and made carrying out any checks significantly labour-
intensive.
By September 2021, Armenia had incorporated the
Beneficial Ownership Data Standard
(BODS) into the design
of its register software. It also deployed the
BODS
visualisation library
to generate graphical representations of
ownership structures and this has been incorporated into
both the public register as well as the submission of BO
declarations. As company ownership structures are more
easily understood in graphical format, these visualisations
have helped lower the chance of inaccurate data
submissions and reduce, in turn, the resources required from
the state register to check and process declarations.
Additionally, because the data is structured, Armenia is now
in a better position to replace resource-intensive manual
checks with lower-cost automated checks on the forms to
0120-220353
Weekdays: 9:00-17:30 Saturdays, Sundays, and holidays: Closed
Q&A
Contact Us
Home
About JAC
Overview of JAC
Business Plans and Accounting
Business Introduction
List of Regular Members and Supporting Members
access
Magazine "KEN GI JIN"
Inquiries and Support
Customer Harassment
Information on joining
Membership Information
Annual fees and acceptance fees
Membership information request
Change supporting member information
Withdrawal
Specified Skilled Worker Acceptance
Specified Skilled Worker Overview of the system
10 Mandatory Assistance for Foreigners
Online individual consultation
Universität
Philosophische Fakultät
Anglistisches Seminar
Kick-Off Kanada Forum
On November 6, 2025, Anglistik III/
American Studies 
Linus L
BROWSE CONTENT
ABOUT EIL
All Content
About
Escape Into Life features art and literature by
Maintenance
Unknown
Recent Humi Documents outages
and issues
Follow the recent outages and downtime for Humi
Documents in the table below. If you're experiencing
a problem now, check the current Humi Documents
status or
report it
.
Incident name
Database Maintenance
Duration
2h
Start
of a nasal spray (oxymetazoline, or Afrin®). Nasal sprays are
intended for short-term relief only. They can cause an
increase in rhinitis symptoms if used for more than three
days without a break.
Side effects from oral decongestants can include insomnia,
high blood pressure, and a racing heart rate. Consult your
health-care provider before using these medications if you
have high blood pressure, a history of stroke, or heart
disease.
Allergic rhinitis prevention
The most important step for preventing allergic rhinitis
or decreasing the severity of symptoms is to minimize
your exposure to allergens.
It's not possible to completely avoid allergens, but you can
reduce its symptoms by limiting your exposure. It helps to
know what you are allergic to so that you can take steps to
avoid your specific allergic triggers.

-- -- --

TASK DETAILS: Could you update the items from their first line through the line containing "the state register" by changing "graphical" to "visual", leaving everything else untouched, and give back only those lines?

WRITTEN RESPONSE:
and made carrying out any checks significantly labour-
intensive.
By September 2021, Armenia had incorporated the
Beneficial Ownership Data Standard
(BODS) into the design
of its register software. It also deployed the
BODS
visualisation library
to generate visual representations of
ownership structures and this has been incorporated into
both the public register as well as the submission of BO
declarations. As company ownership structures are more
easily understood in visual format, these visualisations
have helped lower the chance of inaccurate data
submissions and reduce, in turn, the resources required from
the state register to check and process declarations.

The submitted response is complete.